Whilst I am, therefore, disappointed with the title of this book, I am also confused by a significant amount of the content - such as the inclusion of certain civilian awards - WRVS (Women’s Royal Voluntary Service), civil service, colonial police, prison service and others who are certainly not armed fighting units and do not, therefore, come under the heading of ‘military.’ Elsewhere, some of the information is incomplete such as the Ulster Defence Regiment (UDR) medal with no mention of the post nominal letters “UD” (Ulster Decoration) being used by officers of that regiment in the same way as “TD” (Territorial Decoration) is used by officers of the Territorial Army.
In addition, we are left wondering what is meant by the author’s choice of words such as “Others never did” appearing at the end of one photo caption. We are informed that the present day Army Long Service and Good Conduct medal with Queen Elizabeth II head was introduced in 1930 and is still issued today. I don’t think Queen Elizabeth was on the throne in 1930 and, although I know what the author “meant” to say, I am commenting on the overall ambiguity.

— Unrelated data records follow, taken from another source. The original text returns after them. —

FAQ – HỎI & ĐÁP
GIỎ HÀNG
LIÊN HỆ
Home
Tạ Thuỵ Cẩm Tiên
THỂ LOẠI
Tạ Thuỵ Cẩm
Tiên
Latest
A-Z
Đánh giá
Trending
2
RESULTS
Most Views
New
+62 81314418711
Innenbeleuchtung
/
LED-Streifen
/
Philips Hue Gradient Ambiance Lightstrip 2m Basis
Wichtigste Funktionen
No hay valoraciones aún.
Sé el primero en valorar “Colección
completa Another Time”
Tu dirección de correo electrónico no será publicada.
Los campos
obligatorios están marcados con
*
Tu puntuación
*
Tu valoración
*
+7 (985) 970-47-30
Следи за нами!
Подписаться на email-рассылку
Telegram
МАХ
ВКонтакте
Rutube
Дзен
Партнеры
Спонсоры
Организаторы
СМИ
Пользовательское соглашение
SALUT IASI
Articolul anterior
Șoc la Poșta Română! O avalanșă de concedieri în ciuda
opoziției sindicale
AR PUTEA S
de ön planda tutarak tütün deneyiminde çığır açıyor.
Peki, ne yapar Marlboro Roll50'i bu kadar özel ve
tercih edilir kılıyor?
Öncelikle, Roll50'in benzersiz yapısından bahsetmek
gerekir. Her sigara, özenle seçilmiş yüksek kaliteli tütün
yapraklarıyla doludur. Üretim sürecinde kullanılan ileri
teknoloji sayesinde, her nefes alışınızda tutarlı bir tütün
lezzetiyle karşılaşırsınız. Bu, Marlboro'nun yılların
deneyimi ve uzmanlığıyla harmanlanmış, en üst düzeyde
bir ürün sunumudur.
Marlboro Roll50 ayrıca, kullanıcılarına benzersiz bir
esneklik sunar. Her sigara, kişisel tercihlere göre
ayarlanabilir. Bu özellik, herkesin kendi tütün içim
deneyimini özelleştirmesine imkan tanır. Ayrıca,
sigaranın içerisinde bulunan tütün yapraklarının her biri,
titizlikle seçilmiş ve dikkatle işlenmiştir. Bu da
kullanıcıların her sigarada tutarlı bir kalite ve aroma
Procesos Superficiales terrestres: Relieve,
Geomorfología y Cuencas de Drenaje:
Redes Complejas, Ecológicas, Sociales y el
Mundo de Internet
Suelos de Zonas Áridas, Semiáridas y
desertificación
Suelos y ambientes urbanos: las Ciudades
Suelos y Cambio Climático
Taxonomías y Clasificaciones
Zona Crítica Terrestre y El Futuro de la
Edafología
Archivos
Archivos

Nevertheless, much of what is written is very refreshing. Unlike other books about British medals, we have additional information over and above basic data. As examples of this ‘good and bad,’ I learned that a medal was issued to the crew of the Carpathia for their work in rescuing survivors of the Titanic disaster and that the Tayleur Medal was awarded for life-saving between 1861 and 1875 - instituted from funds raised to benefit survivors of a ship of that name which sank in 1854. How these might be classified as military awards is, however, beyond my comprehension .
The second part of the book’s title reads; “A Guide for the Collector and Family Historian” and made me wonder how many people might have inherited an obscure medal before beginning some form of search. With so few medal illustrations in the book and even fewer ribbons shown in colour, I fear the researcher is unlikely to find the answer here.
Altogether, therefore, considerable confusion on a number of fronts, insufficient illustrations and that must be offset against the occasional significant new information which I have not seen recorded in books on similar subjects.
British army major (retired)
It is a pity the author did not check the references from the works he consulted as he has reproduced a number of errors and cited information that is now known to be out of date.
There are other works available that are cheaper and better.
Purchased to help with identifying the medals issued to family ancestors and the history as to when and why they were won.
My only complaint is the small number of colour pictures; somehow a black and white image does not make the medal so easily recognisable. Official descriptions are precise but do not lend themselves to accurate images in the mind's eye - the language of colours moves with the times.
I would happily have paid more for colour pictures throughout ...even artist's colour impressions would have improved this book.